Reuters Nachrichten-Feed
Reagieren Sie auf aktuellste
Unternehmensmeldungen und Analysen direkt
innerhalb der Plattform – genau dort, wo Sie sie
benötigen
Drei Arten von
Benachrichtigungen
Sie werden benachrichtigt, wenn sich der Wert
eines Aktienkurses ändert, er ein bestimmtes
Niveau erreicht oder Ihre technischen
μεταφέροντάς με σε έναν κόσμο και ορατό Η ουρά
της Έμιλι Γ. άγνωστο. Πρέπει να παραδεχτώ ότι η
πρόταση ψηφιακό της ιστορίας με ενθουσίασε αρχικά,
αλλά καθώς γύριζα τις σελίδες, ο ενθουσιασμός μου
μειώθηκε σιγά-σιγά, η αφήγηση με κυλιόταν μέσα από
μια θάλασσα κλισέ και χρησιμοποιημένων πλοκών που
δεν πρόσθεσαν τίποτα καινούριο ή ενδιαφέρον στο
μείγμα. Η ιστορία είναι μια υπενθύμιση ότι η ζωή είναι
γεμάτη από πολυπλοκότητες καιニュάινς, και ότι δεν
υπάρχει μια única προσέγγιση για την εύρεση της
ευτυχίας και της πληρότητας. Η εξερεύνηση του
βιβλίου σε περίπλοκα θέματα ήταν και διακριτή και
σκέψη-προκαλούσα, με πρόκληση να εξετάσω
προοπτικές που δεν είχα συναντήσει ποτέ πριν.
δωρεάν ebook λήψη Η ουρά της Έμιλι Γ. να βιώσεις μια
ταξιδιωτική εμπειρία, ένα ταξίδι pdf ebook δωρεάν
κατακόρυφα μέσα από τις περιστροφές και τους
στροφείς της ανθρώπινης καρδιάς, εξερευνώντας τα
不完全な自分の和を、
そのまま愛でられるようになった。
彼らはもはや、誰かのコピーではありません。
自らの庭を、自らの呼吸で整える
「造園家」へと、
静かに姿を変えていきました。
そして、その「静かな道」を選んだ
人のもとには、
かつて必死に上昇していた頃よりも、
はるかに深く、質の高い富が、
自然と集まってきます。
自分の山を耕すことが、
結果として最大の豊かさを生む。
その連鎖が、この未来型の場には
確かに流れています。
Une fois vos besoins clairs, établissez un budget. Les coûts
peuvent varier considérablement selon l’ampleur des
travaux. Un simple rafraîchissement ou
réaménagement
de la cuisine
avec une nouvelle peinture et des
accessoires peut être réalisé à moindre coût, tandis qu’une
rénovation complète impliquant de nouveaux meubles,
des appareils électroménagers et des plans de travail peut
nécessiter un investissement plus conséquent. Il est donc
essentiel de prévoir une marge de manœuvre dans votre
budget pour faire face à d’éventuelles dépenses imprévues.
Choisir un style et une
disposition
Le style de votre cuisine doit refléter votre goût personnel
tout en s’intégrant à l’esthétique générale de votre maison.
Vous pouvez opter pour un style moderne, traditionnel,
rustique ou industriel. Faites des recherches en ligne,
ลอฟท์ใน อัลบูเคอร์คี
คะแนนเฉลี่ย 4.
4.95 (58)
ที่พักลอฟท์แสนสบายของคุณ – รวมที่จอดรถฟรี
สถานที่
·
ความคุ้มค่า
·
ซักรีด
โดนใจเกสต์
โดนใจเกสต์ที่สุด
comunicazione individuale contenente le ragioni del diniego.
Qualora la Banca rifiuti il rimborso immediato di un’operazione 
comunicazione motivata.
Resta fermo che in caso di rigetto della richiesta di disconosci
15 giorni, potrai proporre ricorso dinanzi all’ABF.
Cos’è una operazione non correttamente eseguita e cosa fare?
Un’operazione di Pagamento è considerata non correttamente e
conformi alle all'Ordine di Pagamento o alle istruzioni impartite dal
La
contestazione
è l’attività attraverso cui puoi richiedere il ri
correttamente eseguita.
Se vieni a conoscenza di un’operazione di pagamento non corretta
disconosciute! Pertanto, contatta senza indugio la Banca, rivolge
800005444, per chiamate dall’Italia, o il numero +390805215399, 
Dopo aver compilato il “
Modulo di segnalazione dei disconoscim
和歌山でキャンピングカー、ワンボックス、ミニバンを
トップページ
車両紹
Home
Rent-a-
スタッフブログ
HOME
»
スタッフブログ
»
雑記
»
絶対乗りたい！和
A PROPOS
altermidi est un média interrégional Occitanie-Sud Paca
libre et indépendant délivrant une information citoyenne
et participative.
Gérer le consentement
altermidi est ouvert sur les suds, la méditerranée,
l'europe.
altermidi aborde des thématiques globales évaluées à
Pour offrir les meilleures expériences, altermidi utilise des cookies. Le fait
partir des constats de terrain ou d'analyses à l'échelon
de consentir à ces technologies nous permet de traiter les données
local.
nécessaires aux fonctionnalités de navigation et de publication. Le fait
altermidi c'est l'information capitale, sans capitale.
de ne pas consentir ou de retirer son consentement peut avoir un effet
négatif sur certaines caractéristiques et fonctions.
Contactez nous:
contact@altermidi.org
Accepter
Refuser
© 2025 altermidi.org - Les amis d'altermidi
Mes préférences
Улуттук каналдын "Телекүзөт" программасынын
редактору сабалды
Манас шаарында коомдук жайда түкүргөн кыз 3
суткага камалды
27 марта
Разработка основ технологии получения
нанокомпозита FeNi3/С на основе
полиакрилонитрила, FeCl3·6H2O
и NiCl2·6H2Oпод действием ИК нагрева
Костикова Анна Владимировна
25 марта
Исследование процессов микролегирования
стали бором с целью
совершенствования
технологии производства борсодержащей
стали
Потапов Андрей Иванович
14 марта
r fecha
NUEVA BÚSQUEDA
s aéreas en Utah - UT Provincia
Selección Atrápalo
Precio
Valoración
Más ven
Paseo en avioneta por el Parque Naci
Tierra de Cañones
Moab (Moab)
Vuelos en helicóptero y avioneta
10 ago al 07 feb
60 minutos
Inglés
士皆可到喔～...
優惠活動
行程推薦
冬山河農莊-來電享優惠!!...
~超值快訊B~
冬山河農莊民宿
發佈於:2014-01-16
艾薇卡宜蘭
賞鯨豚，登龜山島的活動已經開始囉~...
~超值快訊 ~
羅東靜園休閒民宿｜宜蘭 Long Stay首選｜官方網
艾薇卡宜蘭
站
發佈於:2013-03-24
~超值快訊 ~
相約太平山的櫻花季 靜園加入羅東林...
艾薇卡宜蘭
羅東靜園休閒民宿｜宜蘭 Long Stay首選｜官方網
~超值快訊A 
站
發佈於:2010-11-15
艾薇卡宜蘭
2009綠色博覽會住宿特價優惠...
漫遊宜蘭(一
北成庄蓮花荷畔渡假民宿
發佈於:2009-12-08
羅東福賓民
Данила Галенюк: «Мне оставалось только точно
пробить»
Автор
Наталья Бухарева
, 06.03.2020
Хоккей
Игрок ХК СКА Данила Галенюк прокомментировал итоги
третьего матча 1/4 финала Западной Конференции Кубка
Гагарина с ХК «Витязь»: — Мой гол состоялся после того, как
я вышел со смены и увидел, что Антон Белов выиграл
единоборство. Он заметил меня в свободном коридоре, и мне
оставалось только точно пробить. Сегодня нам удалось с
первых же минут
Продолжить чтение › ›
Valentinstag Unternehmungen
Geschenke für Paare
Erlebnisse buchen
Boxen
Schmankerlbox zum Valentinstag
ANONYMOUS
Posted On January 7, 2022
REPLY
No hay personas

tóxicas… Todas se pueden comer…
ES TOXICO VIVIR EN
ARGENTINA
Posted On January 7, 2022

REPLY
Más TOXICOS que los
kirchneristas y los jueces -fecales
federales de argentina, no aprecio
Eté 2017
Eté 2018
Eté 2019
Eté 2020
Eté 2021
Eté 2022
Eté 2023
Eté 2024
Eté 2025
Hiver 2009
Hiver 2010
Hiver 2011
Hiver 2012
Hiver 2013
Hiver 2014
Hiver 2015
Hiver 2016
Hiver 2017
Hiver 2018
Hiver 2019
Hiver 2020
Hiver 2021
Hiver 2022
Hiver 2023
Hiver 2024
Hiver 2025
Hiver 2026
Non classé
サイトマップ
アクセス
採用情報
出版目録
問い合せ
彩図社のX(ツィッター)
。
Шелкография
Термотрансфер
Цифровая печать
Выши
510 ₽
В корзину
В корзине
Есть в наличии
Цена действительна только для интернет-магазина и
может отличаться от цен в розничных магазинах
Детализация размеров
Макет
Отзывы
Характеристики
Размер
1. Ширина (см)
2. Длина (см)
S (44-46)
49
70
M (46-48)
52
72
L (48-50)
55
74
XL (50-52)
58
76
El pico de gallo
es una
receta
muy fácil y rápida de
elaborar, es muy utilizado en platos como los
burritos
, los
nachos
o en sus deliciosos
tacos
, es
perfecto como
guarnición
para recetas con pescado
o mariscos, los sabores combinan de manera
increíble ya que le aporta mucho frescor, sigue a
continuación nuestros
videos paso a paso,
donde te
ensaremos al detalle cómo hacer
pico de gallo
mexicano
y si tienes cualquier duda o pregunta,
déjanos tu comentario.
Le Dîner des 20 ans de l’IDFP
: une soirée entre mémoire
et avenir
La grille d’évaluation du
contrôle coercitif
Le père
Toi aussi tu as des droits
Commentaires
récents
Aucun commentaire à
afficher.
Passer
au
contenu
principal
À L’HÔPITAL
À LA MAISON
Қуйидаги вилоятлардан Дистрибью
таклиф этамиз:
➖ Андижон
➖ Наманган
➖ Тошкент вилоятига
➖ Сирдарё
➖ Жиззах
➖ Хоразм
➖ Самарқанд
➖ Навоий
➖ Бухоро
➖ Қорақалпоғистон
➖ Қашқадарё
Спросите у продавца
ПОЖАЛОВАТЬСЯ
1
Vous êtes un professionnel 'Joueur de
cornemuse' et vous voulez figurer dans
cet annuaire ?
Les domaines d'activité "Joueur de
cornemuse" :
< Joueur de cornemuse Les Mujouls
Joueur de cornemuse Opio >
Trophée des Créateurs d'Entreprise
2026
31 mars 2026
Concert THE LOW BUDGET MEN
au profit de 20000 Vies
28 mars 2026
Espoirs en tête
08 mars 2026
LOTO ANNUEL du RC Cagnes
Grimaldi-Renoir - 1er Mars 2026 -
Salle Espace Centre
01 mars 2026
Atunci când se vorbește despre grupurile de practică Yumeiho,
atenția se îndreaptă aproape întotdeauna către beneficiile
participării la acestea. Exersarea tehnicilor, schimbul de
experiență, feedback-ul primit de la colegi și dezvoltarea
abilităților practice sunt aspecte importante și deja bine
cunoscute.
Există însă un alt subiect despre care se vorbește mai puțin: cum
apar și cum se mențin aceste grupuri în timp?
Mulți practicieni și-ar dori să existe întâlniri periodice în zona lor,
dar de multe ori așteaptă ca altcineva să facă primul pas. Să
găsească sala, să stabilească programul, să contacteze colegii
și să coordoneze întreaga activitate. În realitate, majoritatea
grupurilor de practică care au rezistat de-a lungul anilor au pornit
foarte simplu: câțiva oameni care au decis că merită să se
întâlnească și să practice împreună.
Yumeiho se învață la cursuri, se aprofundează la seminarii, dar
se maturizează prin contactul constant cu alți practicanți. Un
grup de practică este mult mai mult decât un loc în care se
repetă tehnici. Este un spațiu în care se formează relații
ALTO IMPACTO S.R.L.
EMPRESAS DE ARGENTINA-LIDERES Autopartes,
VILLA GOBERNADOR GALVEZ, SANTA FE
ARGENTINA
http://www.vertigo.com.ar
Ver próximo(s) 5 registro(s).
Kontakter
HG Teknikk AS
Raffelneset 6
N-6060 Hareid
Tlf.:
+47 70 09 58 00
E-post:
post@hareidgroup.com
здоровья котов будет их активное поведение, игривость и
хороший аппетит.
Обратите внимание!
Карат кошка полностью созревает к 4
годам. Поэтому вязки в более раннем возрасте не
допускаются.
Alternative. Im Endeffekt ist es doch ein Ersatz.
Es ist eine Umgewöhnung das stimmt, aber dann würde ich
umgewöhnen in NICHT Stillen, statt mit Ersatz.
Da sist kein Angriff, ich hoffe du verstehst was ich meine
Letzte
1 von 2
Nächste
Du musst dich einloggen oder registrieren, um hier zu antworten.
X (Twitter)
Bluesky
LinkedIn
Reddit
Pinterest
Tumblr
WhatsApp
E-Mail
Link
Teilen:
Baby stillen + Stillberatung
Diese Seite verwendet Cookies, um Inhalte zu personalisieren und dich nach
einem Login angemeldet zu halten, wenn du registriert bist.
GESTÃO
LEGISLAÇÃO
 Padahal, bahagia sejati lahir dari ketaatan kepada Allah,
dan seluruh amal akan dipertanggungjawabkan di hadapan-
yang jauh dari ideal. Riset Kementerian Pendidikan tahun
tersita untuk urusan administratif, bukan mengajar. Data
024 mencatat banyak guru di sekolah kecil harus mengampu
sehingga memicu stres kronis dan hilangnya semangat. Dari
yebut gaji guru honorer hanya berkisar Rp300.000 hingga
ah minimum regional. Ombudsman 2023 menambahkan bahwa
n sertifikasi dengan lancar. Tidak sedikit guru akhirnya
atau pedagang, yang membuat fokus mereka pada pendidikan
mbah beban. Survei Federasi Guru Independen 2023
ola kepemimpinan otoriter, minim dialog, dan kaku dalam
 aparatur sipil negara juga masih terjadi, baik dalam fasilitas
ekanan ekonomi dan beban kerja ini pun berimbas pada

Activity: Show the lines of the entries that include the string "care", copying each in full.

Worked solution:
Există însă un alt subiect despre care se vorbește mai puțin: cum
grupurilor de practică care au rezistat de-a lungul anilor au pornit
foarte simplu: câțiva oameni care au decis că merită să se
grup de practică este mult mai mult decât un loc în care se
repetă tehnici. Este un spațiu în care se formează relații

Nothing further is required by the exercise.